Xiao Zhan sampai tersedak saat mencicipi rasa masakannya pertama kali.
Di apartemennya, di meja itu, Wang Yibo justru bertanya dengan wajah polosnya. "Kau butuh air?" tanpa memperhatikan bagaimana perasaannya mengecap benda yang memenuhi mangkuk itu.
Xiao Zhan tertawa, "Ahaha... iya... boleh juga..."
Wang Yibo, "Sebentar..."
Begitu Wang Yibo pergi mencari sesuatu di kulkasnya, Xiao Zhan baru terbatuk-batuk dengan leluasa. "Ya Tuhan... mengerikkan..." batinnya menahan ngilu.
"Ini..."
Xiao Zhan berdehem dengan wajah dihiasi senyum saat Wang Yibo kembali. Sebuah botol air dingin dan satu gelas kosong di tangannya. Dia bahkan menuangkannya untuk Xiao Zhan lebih dulu sebelum diberikan.
"Terima kasih..."
Wang Yibo tersenyum tipis dan kembali duduk di depannya. "Maaf airnya lupa kubawa tadi," katanya. Lalu melanjutkan santapan malamnya sendiri.
Xiao Zhan lalu menoleh ke pojokan. Disana ada headstick yang menggantung seragam polisi Wang Yibo. Kemeja dalamnya berkerah biru. Xiao Zhan langsung tahu Wang Yibo bukan lelaki sembarangan.
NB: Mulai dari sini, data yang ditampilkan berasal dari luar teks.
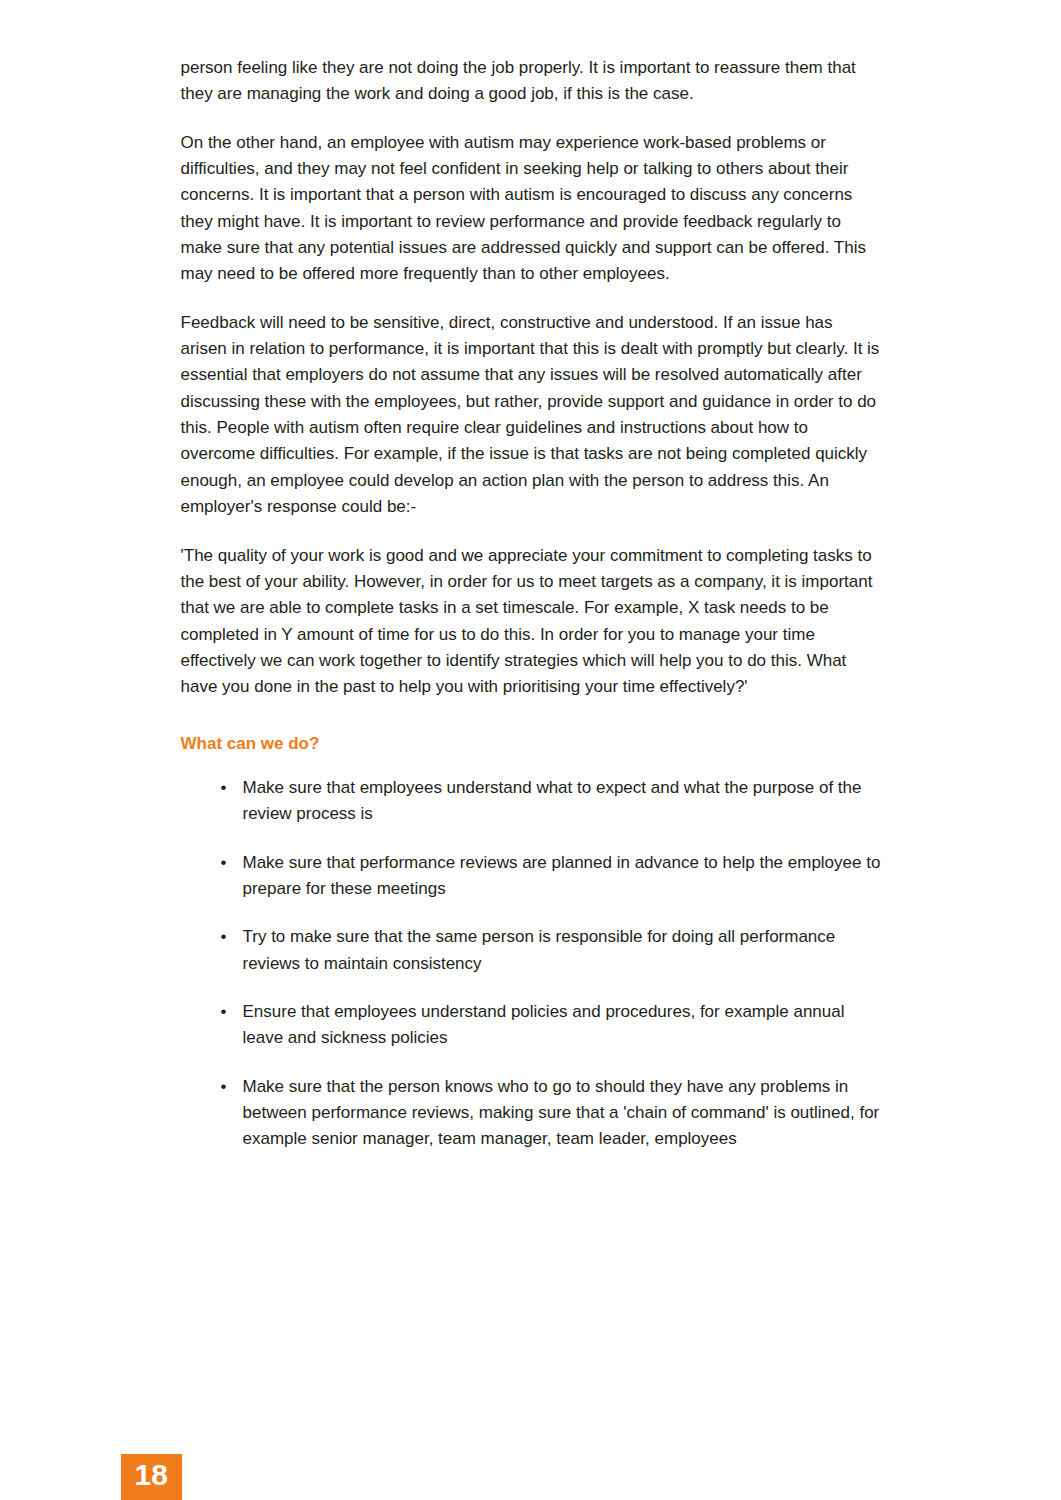person feeling like they are not doing the job properly. It is important to reassure them that they are managing the work and doing a good job, if this is the case.
On the other hand, an employee with autism may experience work-based problems or difficulties, and they may not feel confident in seeking help or talking to others about their concerns. It is important that a person with autism is encouraged to discuss any concerns they might have. It is important to review performance and provide feedback regularly to make sure that any potential issues are addressed quickly and support can be offered. This may need to be offered more frequently than to other employees.
Feedback will need to be sensitive, direct, constructive and understood. If an issue has arisen in relation to performance, it is important that this is dealt with promptly but clearly. It is essential that employers do not assume that any issues will be resolved automatically after discussing these with the employees, but rather, provide support and guidance in order to do this. People with autism often require clear guidelines and instructions about how to overcome difficulties. For example, if the issue is that tasks are not being completed quickly enough, an employee could develop an action plan with the person to address this. An employer's response could be:-
'The quality of your work is good and we appreciate your commitment to completing tasks to the best of your ability. However, in order for us to meet targets as a company, it is important that we are able to complete tasks in a set timescale. For example, X task needs to be completed in Y amount of time for us to do this. In order for you to manage your time effectively we can work together to identify strategies which will help you to do this. What have you done in the past to help you with prioritising your time effectively?'
What can we do?
Make sure that employees understand what to expect and what the purpose of the review process is
Make sure that performance reviews are planned in advance to help the employee to prepare for these meetings
Try to make sure that the same person is responsible for doing all performance reviews to maintain consistency
Ensure that employees understand policies and procedures, for example annual leave and sickness policies
Make sure that the person knows who to go to should they have any problems in between performance reviews, making sure that a 'chain of command' is outlined, for example senior manager, team manager, team leader, employees
18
Dia polisi. Inspektur. Hidup sendirian di tempat ini, meski Xiao Zhan yakin Wang Yibo bisa lebih dari itu. Wang Yibo pasti punya alasan khusus. Lagipula dia menyantap makanan dengan rasa semengerikkan itu dengan wajah seperti menggigit kalkun bakar. Dia juga terlihat senang merepotkan diri dengan masakan sendiri meski Xiao Zhan tahu dapurnya jadi terlihat tidak rapi.
Wang Yibo, "Namamu siapa?"
"Apa?"
"Namaku Wang Yibo."
Xiao Zhan tak sadar mengaduk-aduk ramennya dengan sumpit saat menjawab. "Xiao Zh...."
Suaranya pun memelan.
"Xiao... apa?"
"Xiao... Zhan."
Wang Yibo tersenyum, "Oh..."
Dia tak bertanya lagi setelah itu. Mereka menyelesaikan makan malam, Wang Yibo mengantarnya pulang (dengan alasan orang yang mencelakai Xiao Zhan bisa menyerangnya lagi di jalan) lalu berdiri di depan pintu apartemennya dengan tak berkedip selama beberapa detik ke satu arah: nomor pintu apartemen Xiao Zhan.
"Terima kasih..." kata Xiao Zhan. Suaranya menyadarkan Wang Yibo dari lamunan.
Wang Yibo, "Tak masalah..."
Xiao Zhan tetap disana dan menunggu Wang Yibo pergi. Tapi tidak.
Canggung, Xiao Zhan pun membuka suara lagi. "Selamat malam..." dia bahkan menggenggam kenop pintu yang ingin segera dia tutup itu.